_Description of the task_: Exact reproduction of all the data is required, with pictures excluded.

_Records from a data collection_:
*** Begin section ***
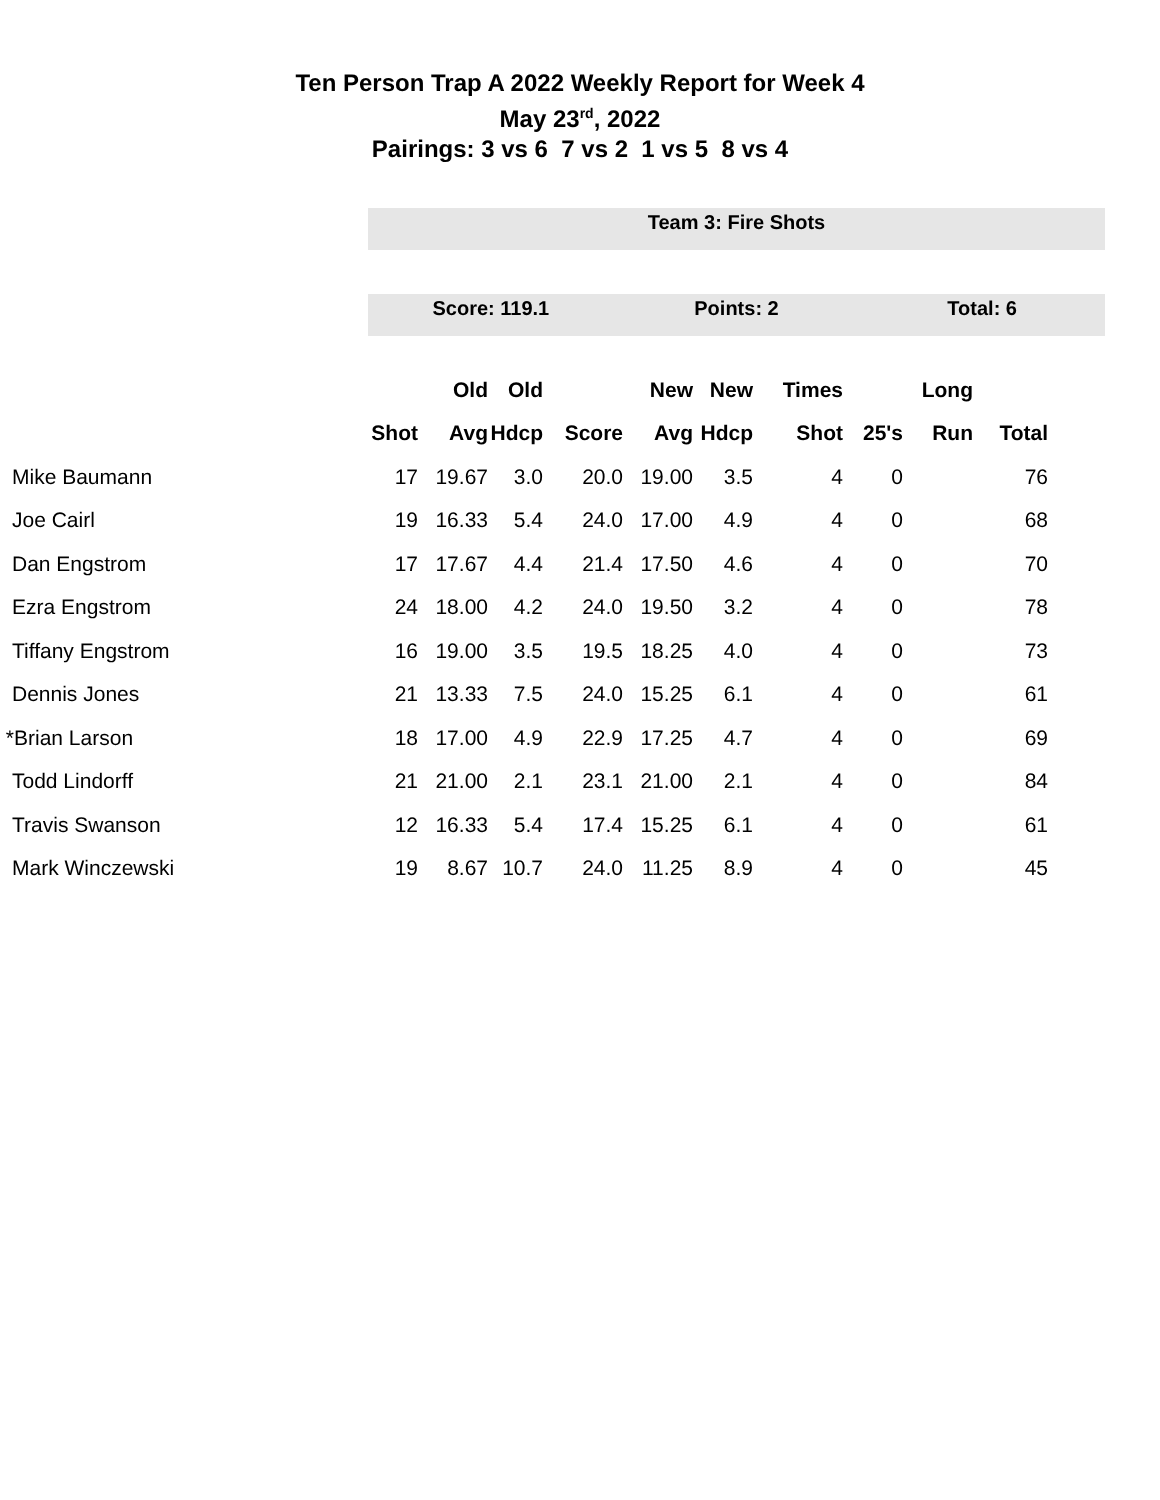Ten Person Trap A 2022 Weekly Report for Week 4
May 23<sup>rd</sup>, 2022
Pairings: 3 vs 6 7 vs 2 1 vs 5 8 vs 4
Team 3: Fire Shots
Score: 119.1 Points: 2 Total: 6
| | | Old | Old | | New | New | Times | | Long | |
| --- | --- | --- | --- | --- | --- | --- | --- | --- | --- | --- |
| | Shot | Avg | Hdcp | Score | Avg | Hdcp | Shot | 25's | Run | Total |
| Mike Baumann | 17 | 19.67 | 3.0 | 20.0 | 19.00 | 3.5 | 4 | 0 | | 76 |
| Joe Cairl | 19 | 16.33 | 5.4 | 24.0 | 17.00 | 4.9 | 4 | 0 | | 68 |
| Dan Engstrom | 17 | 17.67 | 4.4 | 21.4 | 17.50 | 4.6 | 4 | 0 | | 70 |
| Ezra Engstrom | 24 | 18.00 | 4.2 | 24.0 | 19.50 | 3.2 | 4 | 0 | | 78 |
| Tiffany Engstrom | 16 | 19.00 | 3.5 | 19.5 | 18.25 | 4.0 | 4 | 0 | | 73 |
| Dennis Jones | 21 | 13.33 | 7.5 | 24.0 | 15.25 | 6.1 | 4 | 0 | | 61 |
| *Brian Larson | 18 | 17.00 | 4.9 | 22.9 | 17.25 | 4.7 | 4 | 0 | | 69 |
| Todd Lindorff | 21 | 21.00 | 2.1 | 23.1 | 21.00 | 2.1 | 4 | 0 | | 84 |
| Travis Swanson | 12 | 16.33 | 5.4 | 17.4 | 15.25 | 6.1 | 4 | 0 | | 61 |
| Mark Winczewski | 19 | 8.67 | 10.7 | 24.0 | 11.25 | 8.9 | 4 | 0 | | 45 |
*** End section ***
_Task answer_:
Ten Person Trap A 2022 Weekly Report for Week 4
May 23<sup>rd</sup>, 2022
Pairings: 3 vs 6 7 vs 2 1 vs 5 8 vs 4
Team 3: Fire Shots
Score: 119.1 Points: 2 Total: 6
| | | Old | Old | | New | New | Times | | Long | |
| --- | --- | --- | --- | --- | --- | --- | --- | --- | --- | --- |
| | Shot | Avg | Hdcp | Score | Avg | Hdcp | Shot | 25's | Run | Total |
| Mike Baumann | 17 | 19.67 | 3.0 | 20.0 | 19.00 | 3.5 | 4 | 0 | | 76 |
| Joe Cairl | 19 | 16.33 | 5.4 | 24.0 | 17.00 | 4.9 | 4 | 0 | | 68 |
| Dan Engstrom | 17 | 17.67 | 4.4 | 21.4 | 17.50 | 4.6 | 4 | 0 | | 70 |
| Ezra Engstrom | 24 | 18.00 | 4.2 | 24.0 | 19.50 | 3.2 | 4 | 0 | | 78 |
| Tiffany Engstrom | 16 | 19.00 | 3.5 | 19.5 | 18.25 | 4.0 | 4 | 0 | | 73 |
| Dennis Jones | 21 | 13.33 | 7.5 | 24.0 | 15.25 | 6.1 | 4 | 0 | | 61 |
| *Brian Larson | 18 | 17.00 | 4.9 | 22.9 | 17.25 | 4.7 | 4 | 0 | | 69 |
| Todd Lindorff | 21 | 21.00 | 2.1 | 23.1 | 21.00 | 2.1 | 4 | 0 | | 84 |
| Travis Swanson | 12 | 16.33 | 5.4 | 17.4 | 15.25 | 6.1 | 4 | 0 | | 61 |
| Mark Winczewski | 19 | 8.67 | 10.7 | 24.0 | 11.25 | 8.9 | 4 | 0 | | 45 |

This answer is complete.